Disclaimer: The conversation which this piece makes reference to took place before the COVID-19 pandemic hit South Africa.

"I said it for 10 years that I'm going to work with Beyoncé, and everybody laughed for those 10 years. And I said it with conviction. Today, I'm on a Grammy-nominated album [on a song] with Beyoncé right now," says Moonchild Sanelly referring to the song "MY POWER" in which she's featured in alongside Busiswa, Nija, Yemi Alade, Tierra Whack and of course Queen B herself. The track is a fan-favorite from the Lion King: The Gift soundtrack album curated by Beyoncé.
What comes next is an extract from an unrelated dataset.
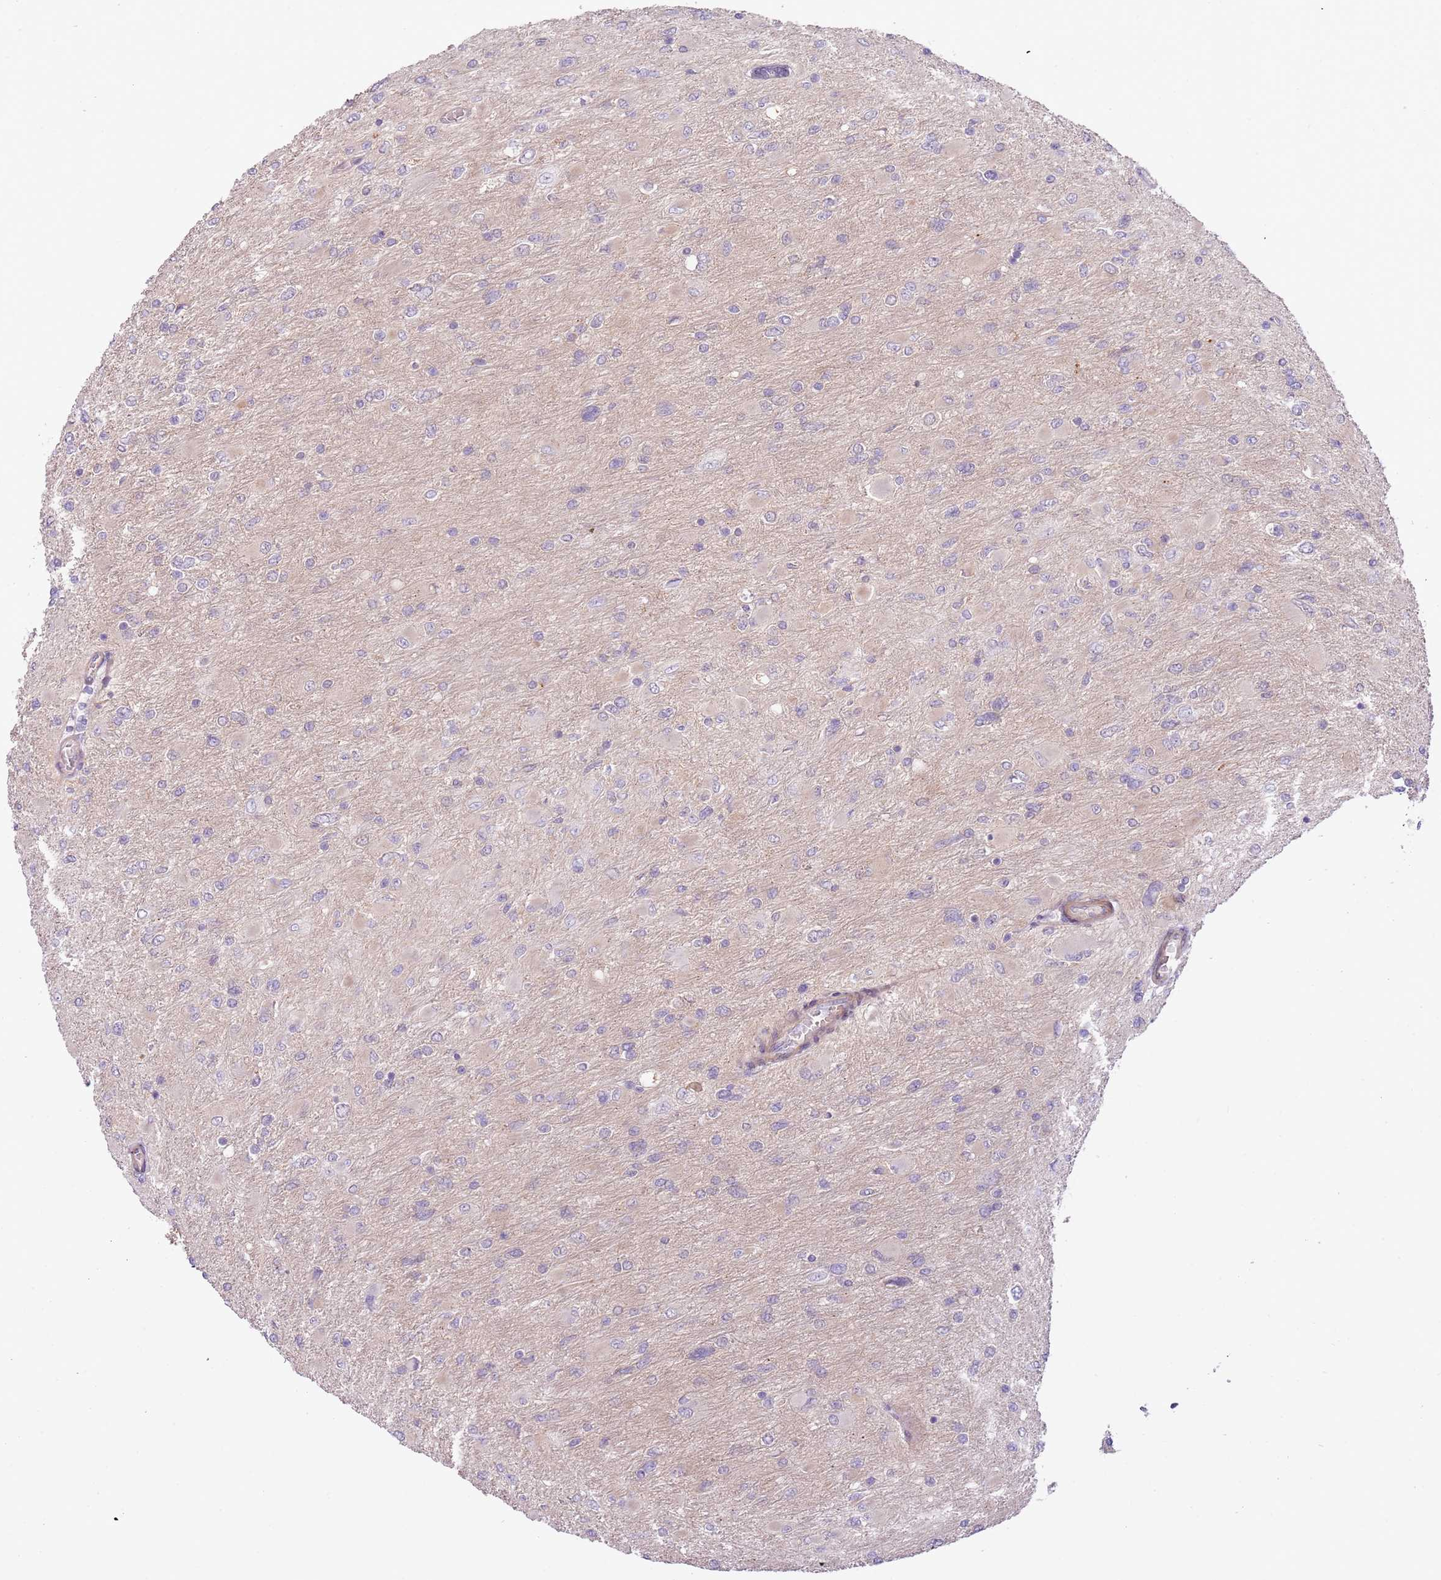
{"staining": {"intensity": "negative", "quantity": "none", "location": "none"}, "tissue": "glioma", "cell_type": "Tumor cells", "image_type": "cancer", "snomed": [{"axis": "morphology", "description": "Glioma, malignant, High grade"}, {"axis": "topography", "description": "Cerebral cortex"}], "caption": "Protein analysis of high-grade glioma (malignant) reveals no significant staining in tumor cells.", "gene": "MRO", "patient": {"sex": "female", "age": 36}}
Moonchild is pulling out these receipts to elaborate a point she just made about self-belief which helped her build a career that's recognized globally, a feat very few South African artists have achieved.

A few of those artists— Jeremy Loops, Shimza and Juliet Harding (a member of the versatile electronic band GoodLuck)—are on the podium alongside Moonchild during the Midem Africa Conference in Langa, Cape Town towards the end of February. The four musicians are in conversation with Trenton Birch, musician and founder of Bridges for Music Academy, sharing their secrets to breaking into the highly competitive and advanced music markets of mainly Europe and the US.